PROBLEM STATEMENT
Across the whole listing, filter for the string "push" and copy every line that has it.

RECORDED INFORMATION

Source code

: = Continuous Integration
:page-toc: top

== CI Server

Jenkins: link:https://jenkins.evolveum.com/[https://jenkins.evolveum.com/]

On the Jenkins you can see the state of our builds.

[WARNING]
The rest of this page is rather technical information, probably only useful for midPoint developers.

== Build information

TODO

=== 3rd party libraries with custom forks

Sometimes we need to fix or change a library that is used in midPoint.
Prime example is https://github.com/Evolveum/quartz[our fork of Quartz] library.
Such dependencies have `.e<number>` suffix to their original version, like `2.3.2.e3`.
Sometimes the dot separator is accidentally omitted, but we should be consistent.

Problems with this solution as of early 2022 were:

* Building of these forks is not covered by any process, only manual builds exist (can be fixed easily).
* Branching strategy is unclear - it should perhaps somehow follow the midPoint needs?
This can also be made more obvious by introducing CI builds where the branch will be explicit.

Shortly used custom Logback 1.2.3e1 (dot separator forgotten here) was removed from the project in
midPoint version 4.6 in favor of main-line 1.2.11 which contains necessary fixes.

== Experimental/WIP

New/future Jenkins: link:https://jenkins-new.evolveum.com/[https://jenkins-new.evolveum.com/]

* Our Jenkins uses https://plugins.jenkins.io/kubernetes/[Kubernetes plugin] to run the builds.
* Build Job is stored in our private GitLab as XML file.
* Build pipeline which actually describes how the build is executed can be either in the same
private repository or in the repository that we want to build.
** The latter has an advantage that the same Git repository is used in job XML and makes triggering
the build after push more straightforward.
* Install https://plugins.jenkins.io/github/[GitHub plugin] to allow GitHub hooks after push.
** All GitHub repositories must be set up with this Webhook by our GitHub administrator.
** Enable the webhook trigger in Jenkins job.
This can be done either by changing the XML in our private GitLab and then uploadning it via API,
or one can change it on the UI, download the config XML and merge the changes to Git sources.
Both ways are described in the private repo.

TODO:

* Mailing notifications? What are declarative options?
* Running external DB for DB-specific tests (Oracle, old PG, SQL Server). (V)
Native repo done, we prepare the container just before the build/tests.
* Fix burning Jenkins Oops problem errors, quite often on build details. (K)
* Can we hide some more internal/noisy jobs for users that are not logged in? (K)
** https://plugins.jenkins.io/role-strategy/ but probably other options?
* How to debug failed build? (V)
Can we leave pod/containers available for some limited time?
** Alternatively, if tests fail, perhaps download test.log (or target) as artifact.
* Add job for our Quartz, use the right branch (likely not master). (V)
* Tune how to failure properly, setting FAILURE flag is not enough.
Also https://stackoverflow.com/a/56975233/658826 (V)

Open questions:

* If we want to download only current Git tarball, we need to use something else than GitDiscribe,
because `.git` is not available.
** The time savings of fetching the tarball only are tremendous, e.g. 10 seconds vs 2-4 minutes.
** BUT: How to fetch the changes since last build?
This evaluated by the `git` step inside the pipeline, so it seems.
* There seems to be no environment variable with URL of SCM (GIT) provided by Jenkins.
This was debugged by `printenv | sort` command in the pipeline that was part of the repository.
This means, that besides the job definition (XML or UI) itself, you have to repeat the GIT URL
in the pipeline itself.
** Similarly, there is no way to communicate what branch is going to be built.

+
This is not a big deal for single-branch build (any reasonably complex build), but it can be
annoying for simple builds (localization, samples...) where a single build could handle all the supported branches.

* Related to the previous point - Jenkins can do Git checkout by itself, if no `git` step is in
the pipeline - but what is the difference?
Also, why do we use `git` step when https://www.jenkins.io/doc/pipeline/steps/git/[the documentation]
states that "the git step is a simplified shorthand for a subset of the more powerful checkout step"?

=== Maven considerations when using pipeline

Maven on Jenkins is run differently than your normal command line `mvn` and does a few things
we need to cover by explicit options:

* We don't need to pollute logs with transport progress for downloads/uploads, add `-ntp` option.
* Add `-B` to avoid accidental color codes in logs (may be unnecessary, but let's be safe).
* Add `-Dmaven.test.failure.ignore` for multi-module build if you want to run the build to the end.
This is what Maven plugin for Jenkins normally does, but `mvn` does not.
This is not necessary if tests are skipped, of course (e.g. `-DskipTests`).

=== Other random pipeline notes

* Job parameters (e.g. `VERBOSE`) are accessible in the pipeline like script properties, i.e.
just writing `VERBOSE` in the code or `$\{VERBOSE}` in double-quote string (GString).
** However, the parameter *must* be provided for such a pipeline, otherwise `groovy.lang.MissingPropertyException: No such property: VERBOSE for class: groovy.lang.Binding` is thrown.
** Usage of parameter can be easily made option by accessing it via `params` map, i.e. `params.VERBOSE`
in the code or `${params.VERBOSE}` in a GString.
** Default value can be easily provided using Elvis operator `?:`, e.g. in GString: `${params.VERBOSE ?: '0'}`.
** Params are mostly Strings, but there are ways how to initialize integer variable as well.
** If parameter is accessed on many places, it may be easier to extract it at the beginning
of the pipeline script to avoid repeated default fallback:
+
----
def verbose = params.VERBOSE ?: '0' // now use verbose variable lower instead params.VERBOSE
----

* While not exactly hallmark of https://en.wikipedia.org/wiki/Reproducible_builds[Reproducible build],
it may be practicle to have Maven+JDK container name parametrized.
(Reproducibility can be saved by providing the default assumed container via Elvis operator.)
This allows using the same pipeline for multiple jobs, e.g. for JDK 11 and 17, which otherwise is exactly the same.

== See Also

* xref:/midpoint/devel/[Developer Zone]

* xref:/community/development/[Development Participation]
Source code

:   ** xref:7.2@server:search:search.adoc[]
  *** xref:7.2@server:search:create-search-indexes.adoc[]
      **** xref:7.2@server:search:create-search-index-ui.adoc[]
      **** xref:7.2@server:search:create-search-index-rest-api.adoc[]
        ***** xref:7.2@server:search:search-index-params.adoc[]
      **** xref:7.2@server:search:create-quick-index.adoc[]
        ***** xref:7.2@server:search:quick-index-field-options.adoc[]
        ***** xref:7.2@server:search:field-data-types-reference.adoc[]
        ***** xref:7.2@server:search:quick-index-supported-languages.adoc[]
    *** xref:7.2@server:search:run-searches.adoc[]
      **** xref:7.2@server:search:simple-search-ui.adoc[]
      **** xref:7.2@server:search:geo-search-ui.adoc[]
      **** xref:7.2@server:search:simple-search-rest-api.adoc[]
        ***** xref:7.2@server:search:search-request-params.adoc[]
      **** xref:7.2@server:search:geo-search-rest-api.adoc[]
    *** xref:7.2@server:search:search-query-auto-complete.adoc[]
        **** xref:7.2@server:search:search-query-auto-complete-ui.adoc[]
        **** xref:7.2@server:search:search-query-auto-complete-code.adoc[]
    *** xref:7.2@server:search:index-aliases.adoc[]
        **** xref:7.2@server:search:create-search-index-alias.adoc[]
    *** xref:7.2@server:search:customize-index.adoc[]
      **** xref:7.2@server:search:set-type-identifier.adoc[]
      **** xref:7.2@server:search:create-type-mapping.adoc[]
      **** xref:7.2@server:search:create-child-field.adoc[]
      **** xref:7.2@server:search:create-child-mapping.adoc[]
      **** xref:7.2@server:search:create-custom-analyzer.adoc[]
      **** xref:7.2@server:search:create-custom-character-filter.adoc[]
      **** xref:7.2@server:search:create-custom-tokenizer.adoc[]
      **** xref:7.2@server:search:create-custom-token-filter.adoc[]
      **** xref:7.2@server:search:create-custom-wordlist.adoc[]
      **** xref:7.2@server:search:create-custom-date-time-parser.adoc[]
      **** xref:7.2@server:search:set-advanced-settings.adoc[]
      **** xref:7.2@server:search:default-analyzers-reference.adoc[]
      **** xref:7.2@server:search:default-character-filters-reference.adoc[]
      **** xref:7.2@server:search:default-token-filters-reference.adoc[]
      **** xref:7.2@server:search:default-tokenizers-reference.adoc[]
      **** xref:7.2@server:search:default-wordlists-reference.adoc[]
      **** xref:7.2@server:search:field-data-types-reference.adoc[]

RESPONSE TO THIS EXERCISE
the build after push more straightforward.
* Install https://plugins.jenkins.io/github/[GitHub plugin] to allow GitHub hooks after push.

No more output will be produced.